Curbs on withdrawal
In the absence of a dependable pension offering, the PF serves as a nest egg for private sector employees. However, with many dipping into their PF kitty much before retirement, it often leaves the subscriber without a vital savings pool in their twilight years. A few years ago, the Employees’ Provident Fund Organisation (EPFO) had ruled that partial early withdrawal would only be permitted on occasions like a child’s marriage, higher education and making a downpayment for a house, subject to certain conditions.
Members are also allowed to withdraw the entire amount and opt for final settlement if they remain unemployed for more than two months. The EPFO has now changed rules for withdrawal in the event of loss of the job. Members will be allowed to withdraw 75% of the accumulated corpus after a month of termination of service. If unemployed for two months, the member will have the option to withdraw the remaining 25% and go for the final settlement.

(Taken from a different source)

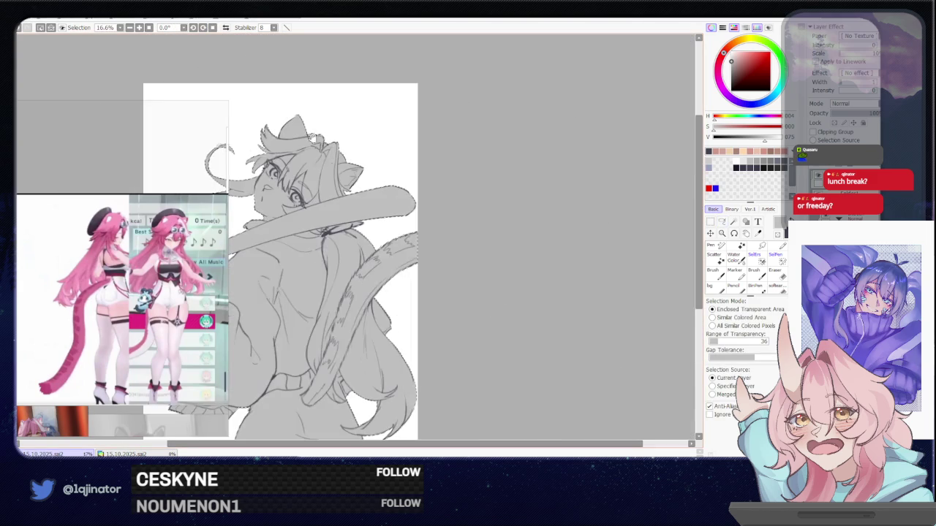
{"action": "left_click_drag", "start_coordinate": [311, 137], "coordinate": [387, 122]}
{"action": "key", "text": "a"}
{"action": "scroll", "coordinate": [552, 262], "scroll_direction": "down", "scroll_amount": 2}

Financial planners say restrictions on withdrawals will ensure retirement is not compromised. Yet, a certain degree of flexibility must be retained to help those in crisis. Rohit Shah, Founder, Getting You Rich, says, “Many salaried individuals face a money squeeze at certain stages in life. The flexibility to withdraw PF money for key events needs to stay.” However, Suresh Sadagopan, Founder, Ladder 7 Financial Services, disagrees. “EPF is meant to be a retirement vehicle. If too much flexibility is given during the accumulation phase, it will be abused. This will hurt the individual’s retirement phase.”